*What is expected:* Beginning at the line that holds "[499,349,553,366] snapshots ->", restate each line exactly through the final line of the records. Include both of those lines.

*Data:*
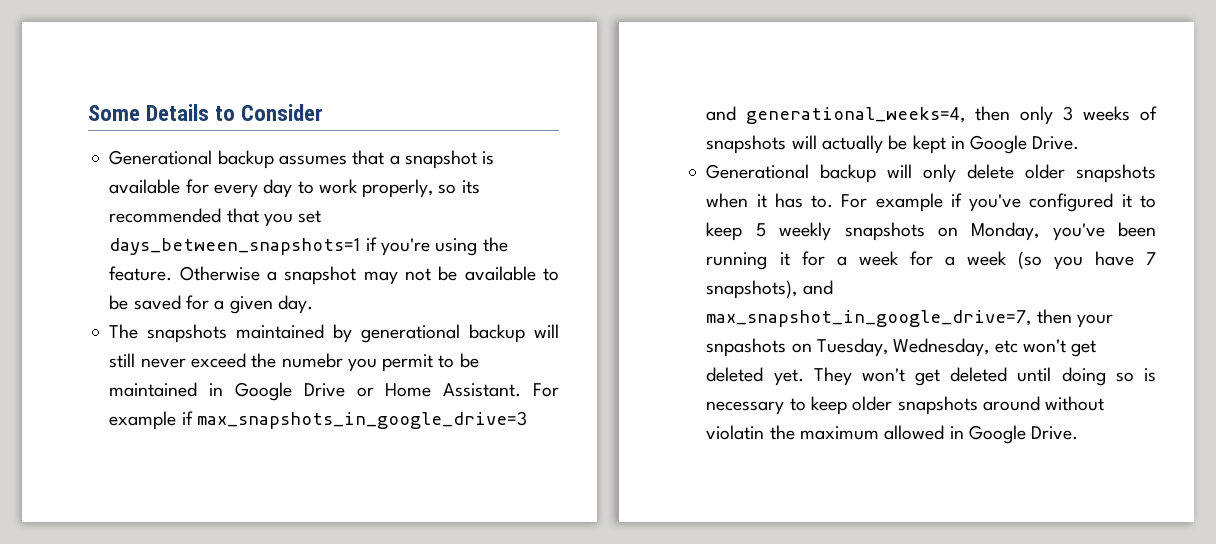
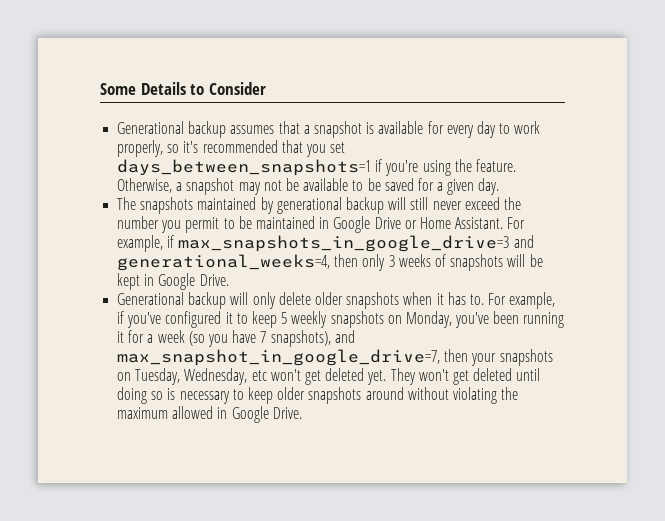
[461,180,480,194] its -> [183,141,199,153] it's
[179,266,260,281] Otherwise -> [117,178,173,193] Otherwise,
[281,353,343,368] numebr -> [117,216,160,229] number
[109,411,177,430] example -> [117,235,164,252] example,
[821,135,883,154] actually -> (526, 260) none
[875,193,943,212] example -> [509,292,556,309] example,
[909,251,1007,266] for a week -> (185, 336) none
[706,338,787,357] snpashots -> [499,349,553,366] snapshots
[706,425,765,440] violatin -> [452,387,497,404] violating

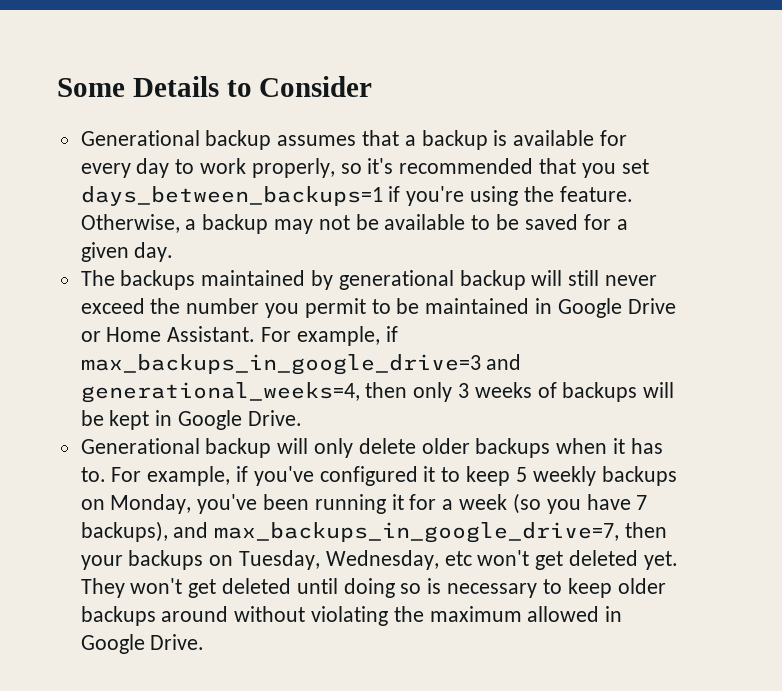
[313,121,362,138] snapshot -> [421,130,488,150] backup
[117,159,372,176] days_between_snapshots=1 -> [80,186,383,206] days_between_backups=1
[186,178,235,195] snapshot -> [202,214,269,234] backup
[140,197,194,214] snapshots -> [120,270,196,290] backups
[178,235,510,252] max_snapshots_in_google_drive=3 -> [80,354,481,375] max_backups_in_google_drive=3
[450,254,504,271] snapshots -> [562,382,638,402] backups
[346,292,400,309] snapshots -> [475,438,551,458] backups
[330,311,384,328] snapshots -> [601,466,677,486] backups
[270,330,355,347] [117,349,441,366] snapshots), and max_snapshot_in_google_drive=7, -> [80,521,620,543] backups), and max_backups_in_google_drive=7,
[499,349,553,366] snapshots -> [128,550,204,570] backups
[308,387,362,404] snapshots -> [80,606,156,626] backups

*Exercise result:*
[499,349,553,366] snapshots -> [128,550,204,570] backups
[308,387,362,404] snapshots -> [80,606,156,626] backups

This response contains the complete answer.